Movie Review by EDF
Starring: Cuba Gooding, Jr, Beyonce Knowles, Mike Epps, Faith Evans, Steve Harvey
Director: Jonathan Lynn
Movies featuring musical numbers have always been a hit or miss affair. There are cases when the movie becomes a hit like MOULIN ROUGE or the cult that is THE BLUES BROTHERS. THE FIGHTING TEMPTATIONS falls somewhere in between hit and miss even though it features an impressive musical cast.
Cuba Gooding Jr is the slick talking New York City advertising executive Darrin Hill, looking to work his way up the corporate ladder. Hill is fired when he is found out to have lied on his resume. With debt collectors closing in on him, Hill retreats to Montecarlo, his hometown, to attend the funeral and will reading of his late Aunt Sally. Hill is due to collect $150,000 inheritance but only if he takes charge of the local choir and lead them to victory at the annual Gospel Explosion competition.

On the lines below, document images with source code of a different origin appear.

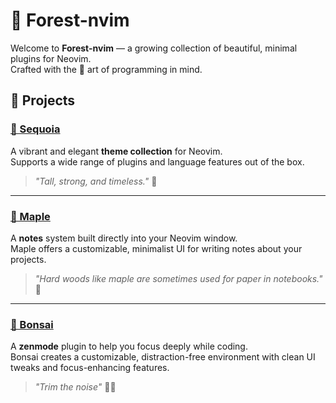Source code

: # 🌲 Forest-nvim

Welcome to **Forest-nvim** — a growing collection of beautiful, minimal plugins for Neovim.  
Crafted with the 🌿 art of programming in mind.

## 🌳 Projects

### [🌲 Sequoia](https://github.com/Forest-nvim/sequoia.nvim)
A vibrant and elegant **theme collection** for Neovim.  
Supports a wide range of plugins and language features out of the box.

> *"Tall, strong, and timeless."* 🌄

---

### [🍁 Maple](https://github.com/Forest-nvim/maple.nvim)
A **notes** system built directly into your Neovim window.  
Maple offers a customizable, minimalist UI for writing notes about your projects.

> *"Hard woods like maple are sometimes used for paper in notebooks."* 🍂

---

### [🌿 Bonsai](https://github.com/Forest-nvim/bonsai.nvim)
A **zenmode** plugin to help you focus deeply while coding.  
Bonsai creates a customizable, distraction-free environment with clean UI tweaks and focus-enhancing features.

> *"Trim the noise"* 🧘‍♂️

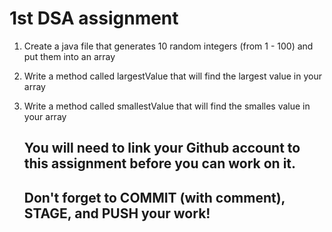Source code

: # 1st DSA assignment
1. Create a java file that generates 10 random integers (from 1 - 100) and put them into an array
2. Write a method called largestValue that will find the largest value in your array
3. Write a method called smallestValue that will find the smalles value in your array

   ## You will need to link your Github account to this assignment before you can work on it.
   ## Don't forget to COMMIT (with comment), STAGE, and PUSH your work!
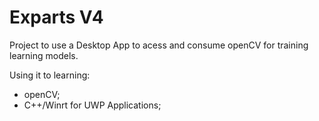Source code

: <h1>Exparts V4</h1>

Project to use a Desktop App to acess and consume openCV for training learning models. 

Using it to learning:
- openCV;
- C++/Winrt for UWP Applications;
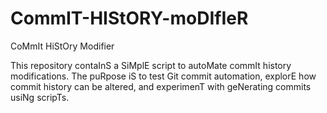 # CommIT-HIStORY-moDIfIeR
CoMmIt HiStOry Modifier

This repository contaInS a SiMplE script to autoMate commIt history modifications. The puRpose iS to test Git commit automation, explorE how commit history can be altered, and experimenT with geNerating commits usiNg scripTs.
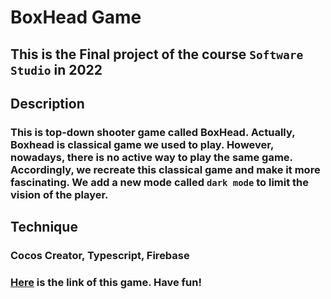 # BoxHead Game
## This is the Final project of the course `Software Studio` in 2022
## Description
### This is top-down shooter game called BoxHead. Actually, Boxhead is classical game we used to play. However, nowadays, there is no active way to play the same game. Accordingly, we recreate this classical game and make it more fascinating. We add a new mode called `dark mode` to limit the vision of the player.
## Technique
### Cocos Creator, Typescript, Firebase
### [Here](https://final-987a3.web.app/) is the link of this game. Have fun!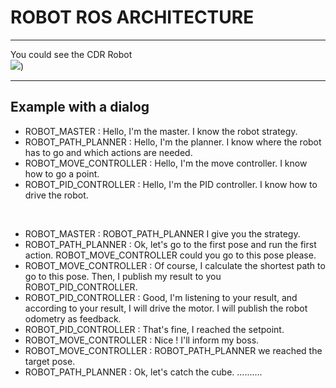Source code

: # ROBOT ROS ARCHITECTURE

---

You could see the CDR Robot   
![](structure.png))


---

## Example with a dialog

- ROBOT_MASTER : Hello, I'm the master. I know the robot strategy.
- ROBOT_PATH_PLANNER : Hello, I'm the planner. I know where the robot has to go and which actions are needed.
- ROBOT_MOVE_CONTROLLER : Hello, I'm the move controller. I know how to go a point.
- ROBOT_PID_CONTROLLER : Hello, I'm the PID controller. I know how to drive the robot.

<br>

- ROBOT_MASTER : ROBOT_PATH_PLANNER I give you the strategy.
- ROBOT_PATH_PLANNER : Ok, let's go to the first pose and run the first action. ROBOT_MOVE_CONTROLLER could you go to this pose please.
- ROBOT_MOVE_CONTROLLER : Of course, I calculate the shortest path to go to this pose. Then, I publish my result to you ROBOT_PID_CONTROLLER.
- ROBOT_PID_CONTROLLER : Good, I'm listening to your result, and according to your result, I will drive the motor. I will publish the robot odometry as feedback.
- ROBOT_PID_CONTROLLER : That's fine, I reached the setpoint.
- ROBOT_MOVE_CONTROLLER : Nice ! I'll inform my boss.
- ROBOT_MOVE_CONTROLLER : ROBOT_PATH_PLANNER we reached the target pose.
- ROBOT_PATH_PLANNER : Ok, let's catch the cube. ..........

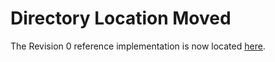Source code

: # Directory Location Moved
The Revision 0 reference implementation is now located [here](https://github.com/opencybersecurityalliance/oca-iob/tree/main/apl_reference_implementation_bundle/revision_0).
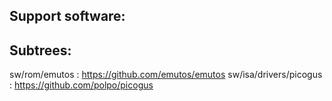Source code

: ## Support software:




## Subtrees:
sw/rom/emutos		: https://github.com/emutos/emutos
sw/isa/drivers/picogus	: https://github.com/polpo/picogus
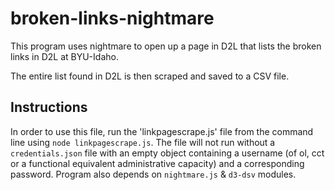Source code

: # broken-links-nightmare
This program uses nightmare to open up a page in D2L that lists the broken links in D2L at BYU-Idaho. 

The entire list found in D2L is then scraped and saved to a CSV file.
## Instructions
In order to use this file, run the 'linkpagescrape.js' file from the command line using `node linkpagescrape.js`. The file will not run without a `credentials.json` file with an empty object containing a username (of ol, cct or a functional equivalent administrative capacity) and a corresponding password. 
Program also depends on `nightmare.js` & `d3-dsv` modules.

With only a handful of members in a choir that used to number about forty or fifty, Hill’s job is not going to be an easy one. He starts tracking down singers who used to be in the choir, homing in especially on Lilly (Beyonce Knowles) who performs at a local jazz club. Lilly reluctantly agrees to audition, even though she was originally fired from the choir and she is also suspicious of Hill’s motives. With constant updates from a work colleague back in New York about the debt collectors and Hill’s need to tell people what they want to hear so that they will join the choir, Hill knows that his time is running out. Can he lead the choir to victory or will he sulk back to New York with his tail between his legs?

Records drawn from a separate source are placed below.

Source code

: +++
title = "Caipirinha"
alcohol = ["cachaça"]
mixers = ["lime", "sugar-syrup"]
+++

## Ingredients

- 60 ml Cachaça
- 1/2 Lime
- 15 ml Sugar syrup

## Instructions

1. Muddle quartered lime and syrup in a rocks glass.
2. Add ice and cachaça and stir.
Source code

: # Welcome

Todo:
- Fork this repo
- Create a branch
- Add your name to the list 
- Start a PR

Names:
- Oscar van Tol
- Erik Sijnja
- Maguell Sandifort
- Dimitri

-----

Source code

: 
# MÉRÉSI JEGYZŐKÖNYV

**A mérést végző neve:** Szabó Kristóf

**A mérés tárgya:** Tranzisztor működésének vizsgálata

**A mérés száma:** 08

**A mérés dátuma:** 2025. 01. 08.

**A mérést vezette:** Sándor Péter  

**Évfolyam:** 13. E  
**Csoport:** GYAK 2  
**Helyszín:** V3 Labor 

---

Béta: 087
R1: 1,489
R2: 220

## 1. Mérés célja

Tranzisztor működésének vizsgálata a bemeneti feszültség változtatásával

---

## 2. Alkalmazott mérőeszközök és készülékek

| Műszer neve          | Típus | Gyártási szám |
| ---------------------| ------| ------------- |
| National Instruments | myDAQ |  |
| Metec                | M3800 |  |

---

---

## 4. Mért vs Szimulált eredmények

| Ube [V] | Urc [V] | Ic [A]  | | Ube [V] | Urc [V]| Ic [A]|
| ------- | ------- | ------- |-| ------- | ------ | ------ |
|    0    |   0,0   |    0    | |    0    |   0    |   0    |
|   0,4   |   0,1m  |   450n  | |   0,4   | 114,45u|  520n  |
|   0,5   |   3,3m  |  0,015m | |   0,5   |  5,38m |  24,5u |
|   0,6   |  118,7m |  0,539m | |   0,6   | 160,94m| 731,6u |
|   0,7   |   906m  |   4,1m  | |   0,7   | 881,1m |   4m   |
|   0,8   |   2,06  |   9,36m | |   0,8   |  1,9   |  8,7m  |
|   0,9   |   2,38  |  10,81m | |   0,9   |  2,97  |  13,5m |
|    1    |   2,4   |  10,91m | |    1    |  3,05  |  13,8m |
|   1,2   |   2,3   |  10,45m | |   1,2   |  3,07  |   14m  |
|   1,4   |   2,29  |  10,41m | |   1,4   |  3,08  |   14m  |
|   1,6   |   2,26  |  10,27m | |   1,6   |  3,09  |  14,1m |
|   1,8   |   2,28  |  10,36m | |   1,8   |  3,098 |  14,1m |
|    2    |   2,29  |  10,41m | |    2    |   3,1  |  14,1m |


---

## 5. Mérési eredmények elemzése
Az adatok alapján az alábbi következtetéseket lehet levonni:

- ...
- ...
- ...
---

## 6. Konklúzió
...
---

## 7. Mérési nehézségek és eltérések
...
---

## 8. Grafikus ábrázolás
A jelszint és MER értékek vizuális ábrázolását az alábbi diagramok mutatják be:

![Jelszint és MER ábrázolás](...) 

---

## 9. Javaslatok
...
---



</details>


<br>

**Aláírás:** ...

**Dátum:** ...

The first thing you will notice when the movie starts is that this is from the MTV stables. This is not necessarily a bad thing. The successful Jimmy Jam and Terry Lewis are two of the Executive Music Producers; so straight away you know the music will be good. The musical numbers and film editing elicit a lot of energy to the movie. Unfortunately, the drama in between the musical numbers comes across a bit flat. Not too sure whether it wants to be a comedy or a drama, this movie makes each non-musical scene seem like filler until the next music segment comes along. Cuba Gooding Jr is not at fault here either as he does his best with a script that is all too predictable. It is a shame that the same energy from the musical segments could not have been spread out more evenly throughout the movie.